About Aeolus Pharmaceuticals
Aeolus Pharmaceuticals is developing a platform of a new class of catalytic-antioxidant compounds that protects healthy tissue from the damaging effects of radiation. Its first compound, AEOL 10150, is being developed for oncology indications, where it is used in combination with radiation therapy. It is also being developed, with funding by the US Government, as a medical countermeasure against chemical and radiological weapons, where its initial target indications are as a protective agent against the effects of acute radiation syndrome and delayed effects of acute radiation exposure. Aeolus' strategy is to leverage the substantial investment in toxicology, manufacturing, and preclinical and clinical studies made by US Government agencies in AEOL 10150, including the contract with BARDA valued, with options, at up to $118 million, to efficiently develop the compound for use in oncology.

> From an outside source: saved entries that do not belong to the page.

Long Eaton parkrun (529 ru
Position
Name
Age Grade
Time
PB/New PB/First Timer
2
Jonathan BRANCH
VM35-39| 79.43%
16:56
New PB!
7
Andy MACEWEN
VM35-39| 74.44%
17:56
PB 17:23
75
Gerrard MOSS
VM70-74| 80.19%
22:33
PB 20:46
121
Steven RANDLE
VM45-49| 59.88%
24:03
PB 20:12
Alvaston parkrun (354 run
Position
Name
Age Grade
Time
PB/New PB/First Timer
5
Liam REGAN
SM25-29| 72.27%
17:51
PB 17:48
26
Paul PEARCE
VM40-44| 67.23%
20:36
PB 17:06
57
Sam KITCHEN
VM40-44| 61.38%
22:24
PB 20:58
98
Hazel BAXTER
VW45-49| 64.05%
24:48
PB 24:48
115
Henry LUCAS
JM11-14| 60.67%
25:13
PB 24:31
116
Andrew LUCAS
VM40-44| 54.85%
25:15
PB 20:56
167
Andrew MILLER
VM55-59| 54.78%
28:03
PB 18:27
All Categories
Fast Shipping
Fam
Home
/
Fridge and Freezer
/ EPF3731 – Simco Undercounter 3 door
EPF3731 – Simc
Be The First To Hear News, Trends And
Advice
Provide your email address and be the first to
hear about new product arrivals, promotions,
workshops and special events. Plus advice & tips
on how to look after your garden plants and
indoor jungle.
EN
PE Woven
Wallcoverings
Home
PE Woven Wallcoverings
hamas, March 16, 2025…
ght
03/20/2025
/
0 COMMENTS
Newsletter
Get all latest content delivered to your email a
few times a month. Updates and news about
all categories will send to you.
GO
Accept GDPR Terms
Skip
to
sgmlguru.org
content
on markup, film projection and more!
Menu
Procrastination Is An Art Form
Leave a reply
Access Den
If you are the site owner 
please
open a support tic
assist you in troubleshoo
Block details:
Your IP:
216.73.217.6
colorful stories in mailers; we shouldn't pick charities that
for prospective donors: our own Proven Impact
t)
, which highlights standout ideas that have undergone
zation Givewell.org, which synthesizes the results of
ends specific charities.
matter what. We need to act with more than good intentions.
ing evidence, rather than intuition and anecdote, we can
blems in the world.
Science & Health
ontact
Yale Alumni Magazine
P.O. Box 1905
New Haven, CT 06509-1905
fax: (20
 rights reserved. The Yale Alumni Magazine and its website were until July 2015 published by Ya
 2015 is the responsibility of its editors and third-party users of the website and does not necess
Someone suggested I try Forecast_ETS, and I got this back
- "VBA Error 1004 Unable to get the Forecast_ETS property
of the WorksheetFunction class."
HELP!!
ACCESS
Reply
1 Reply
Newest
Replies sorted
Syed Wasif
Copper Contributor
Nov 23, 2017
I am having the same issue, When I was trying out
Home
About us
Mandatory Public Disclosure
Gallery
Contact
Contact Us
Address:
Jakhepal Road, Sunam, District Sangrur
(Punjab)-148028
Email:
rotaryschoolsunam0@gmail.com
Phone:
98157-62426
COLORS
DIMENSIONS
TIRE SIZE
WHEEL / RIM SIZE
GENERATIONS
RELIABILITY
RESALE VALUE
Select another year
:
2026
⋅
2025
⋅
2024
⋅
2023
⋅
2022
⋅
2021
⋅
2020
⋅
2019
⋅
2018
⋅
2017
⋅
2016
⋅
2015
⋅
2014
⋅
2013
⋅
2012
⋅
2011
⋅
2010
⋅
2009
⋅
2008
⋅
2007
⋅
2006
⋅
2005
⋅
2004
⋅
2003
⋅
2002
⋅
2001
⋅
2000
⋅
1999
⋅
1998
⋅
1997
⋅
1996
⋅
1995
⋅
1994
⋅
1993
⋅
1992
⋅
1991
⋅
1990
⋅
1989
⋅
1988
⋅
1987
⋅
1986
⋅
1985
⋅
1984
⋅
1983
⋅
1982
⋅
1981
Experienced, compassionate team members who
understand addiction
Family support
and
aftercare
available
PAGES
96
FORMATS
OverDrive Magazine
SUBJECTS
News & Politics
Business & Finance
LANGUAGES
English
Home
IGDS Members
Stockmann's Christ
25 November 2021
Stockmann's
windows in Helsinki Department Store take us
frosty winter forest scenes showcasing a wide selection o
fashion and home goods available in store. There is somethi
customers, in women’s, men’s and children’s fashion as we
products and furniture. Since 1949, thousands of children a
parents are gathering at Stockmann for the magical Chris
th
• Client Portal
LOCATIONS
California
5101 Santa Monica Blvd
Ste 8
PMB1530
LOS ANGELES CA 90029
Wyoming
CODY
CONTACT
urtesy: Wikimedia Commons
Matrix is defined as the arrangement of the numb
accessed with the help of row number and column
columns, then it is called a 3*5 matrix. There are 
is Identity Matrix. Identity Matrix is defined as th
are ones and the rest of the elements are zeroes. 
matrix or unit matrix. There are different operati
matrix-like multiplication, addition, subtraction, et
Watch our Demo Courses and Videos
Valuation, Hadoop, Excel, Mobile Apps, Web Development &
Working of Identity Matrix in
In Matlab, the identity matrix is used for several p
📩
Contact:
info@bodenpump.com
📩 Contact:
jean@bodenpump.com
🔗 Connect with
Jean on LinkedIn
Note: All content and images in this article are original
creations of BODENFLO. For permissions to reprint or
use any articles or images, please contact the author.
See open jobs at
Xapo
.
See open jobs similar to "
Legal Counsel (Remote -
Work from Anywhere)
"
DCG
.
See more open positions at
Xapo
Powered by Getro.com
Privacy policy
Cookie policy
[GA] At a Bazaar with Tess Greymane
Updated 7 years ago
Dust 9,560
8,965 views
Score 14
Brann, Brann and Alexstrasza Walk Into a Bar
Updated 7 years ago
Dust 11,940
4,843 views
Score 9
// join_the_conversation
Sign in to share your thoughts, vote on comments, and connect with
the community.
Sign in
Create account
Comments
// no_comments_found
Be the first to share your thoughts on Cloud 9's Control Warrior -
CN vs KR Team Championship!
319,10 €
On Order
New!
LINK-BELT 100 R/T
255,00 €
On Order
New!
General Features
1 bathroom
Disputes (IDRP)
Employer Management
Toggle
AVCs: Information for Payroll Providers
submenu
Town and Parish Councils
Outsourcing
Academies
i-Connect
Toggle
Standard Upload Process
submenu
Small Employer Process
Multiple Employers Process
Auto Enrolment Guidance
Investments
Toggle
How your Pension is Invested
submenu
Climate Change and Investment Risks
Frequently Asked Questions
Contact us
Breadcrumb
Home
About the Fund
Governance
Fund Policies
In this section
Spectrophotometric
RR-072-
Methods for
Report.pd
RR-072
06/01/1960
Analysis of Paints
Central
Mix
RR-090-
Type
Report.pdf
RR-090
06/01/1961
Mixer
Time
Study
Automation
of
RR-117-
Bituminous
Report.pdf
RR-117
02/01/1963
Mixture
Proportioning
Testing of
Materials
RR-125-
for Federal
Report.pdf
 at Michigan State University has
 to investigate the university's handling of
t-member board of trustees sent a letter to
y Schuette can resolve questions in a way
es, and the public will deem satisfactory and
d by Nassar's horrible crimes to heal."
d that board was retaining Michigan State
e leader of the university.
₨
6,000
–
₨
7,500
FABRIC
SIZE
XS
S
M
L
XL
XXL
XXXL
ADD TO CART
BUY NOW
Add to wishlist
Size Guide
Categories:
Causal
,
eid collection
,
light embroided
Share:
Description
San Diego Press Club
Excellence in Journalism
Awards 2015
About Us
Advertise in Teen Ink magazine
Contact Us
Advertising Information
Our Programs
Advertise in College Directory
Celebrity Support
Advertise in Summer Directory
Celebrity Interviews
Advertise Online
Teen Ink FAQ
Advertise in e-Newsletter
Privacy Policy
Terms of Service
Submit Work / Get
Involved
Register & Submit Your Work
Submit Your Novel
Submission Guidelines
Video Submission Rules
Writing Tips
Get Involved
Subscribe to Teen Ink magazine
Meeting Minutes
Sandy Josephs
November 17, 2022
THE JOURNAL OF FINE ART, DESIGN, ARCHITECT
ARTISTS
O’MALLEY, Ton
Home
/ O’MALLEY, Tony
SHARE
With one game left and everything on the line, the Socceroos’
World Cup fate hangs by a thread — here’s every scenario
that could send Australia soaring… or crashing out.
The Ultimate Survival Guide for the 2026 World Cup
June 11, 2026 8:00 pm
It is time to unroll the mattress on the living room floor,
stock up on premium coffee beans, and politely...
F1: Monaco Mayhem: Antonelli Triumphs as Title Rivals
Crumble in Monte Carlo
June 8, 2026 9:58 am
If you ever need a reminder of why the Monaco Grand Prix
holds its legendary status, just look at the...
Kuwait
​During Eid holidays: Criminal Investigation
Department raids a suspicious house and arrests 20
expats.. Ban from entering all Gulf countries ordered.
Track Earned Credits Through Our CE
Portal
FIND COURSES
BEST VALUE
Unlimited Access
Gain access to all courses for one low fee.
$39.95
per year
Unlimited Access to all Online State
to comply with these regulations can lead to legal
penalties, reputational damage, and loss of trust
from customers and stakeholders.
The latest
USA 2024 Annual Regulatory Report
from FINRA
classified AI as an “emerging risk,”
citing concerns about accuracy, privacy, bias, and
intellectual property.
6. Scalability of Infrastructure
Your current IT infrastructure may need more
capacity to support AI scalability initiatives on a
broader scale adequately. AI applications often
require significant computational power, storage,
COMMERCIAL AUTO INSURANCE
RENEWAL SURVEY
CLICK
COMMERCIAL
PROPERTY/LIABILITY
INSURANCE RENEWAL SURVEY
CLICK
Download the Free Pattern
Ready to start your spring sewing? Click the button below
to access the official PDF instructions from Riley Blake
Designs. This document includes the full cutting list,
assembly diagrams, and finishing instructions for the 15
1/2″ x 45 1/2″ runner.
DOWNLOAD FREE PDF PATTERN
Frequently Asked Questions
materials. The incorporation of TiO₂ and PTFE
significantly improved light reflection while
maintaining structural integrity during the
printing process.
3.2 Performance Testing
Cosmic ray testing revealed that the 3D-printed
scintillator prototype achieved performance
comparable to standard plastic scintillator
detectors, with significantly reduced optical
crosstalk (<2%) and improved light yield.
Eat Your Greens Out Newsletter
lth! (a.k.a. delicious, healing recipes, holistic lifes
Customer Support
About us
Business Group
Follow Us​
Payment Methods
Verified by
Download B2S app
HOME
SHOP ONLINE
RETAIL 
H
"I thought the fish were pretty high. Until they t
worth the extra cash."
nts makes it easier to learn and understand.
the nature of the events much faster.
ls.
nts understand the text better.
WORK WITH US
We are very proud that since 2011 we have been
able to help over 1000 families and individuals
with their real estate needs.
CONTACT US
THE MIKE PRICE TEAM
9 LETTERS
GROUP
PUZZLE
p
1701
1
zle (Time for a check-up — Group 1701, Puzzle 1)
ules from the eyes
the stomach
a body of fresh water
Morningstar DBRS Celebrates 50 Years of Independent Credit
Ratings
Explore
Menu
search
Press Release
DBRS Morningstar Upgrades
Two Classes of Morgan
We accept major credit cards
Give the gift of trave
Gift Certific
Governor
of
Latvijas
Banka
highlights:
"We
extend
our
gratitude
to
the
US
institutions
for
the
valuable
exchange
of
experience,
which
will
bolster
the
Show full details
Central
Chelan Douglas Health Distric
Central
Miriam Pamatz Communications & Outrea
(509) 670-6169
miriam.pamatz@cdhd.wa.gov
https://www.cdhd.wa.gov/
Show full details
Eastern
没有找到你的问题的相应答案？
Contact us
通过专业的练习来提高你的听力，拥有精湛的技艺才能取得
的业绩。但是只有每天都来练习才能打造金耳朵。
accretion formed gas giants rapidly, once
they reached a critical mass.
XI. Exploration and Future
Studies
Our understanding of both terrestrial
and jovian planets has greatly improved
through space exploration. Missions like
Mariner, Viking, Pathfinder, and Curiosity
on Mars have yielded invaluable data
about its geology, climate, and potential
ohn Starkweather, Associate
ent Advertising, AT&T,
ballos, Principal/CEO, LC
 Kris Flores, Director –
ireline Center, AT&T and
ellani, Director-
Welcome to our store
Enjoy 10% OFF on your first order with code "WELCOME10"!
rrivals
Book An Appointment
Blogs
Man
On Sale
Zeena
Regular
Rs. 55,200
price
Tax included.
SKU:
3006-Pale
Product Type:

The statements in this press release that are not purely statements of historical fact are forward-looking statements. Such statements include, but are not limited to, those relating to Aeolus' product candidates, as well as its proprietary technologies and research programs. Such forward-looking statements involve known and unknown risks, uncertainties and other factors that may cause Aeolus' actual results to be materially different from historical results or from any results expressed or implied by such forward-looking statements. Important factors that could cause results to differ include risks associated with uncertainties of progress and timing of clinical trials, scientific research and product development activities, difficulties or delays in development, testing, obtaining regulatory approval, the need to obtain funding for pre-clinical and clinical trials and operations, the scope and validity of intellectual property protection for Aeolus' product candidates, proprietary technologies and their uses, and competition from other biopharmaceutical companies. Certain of these factors and others are more fully described in Aeolus' filings with the Securities and Exchange Commission, including, but not limited to, Aeolus' amended Annual Report on Form 10-K/A for the year ended September 30, 2010. Readers are cautioned not to place undue reliance on these forward-looking statements, which speak only as of the date hereof.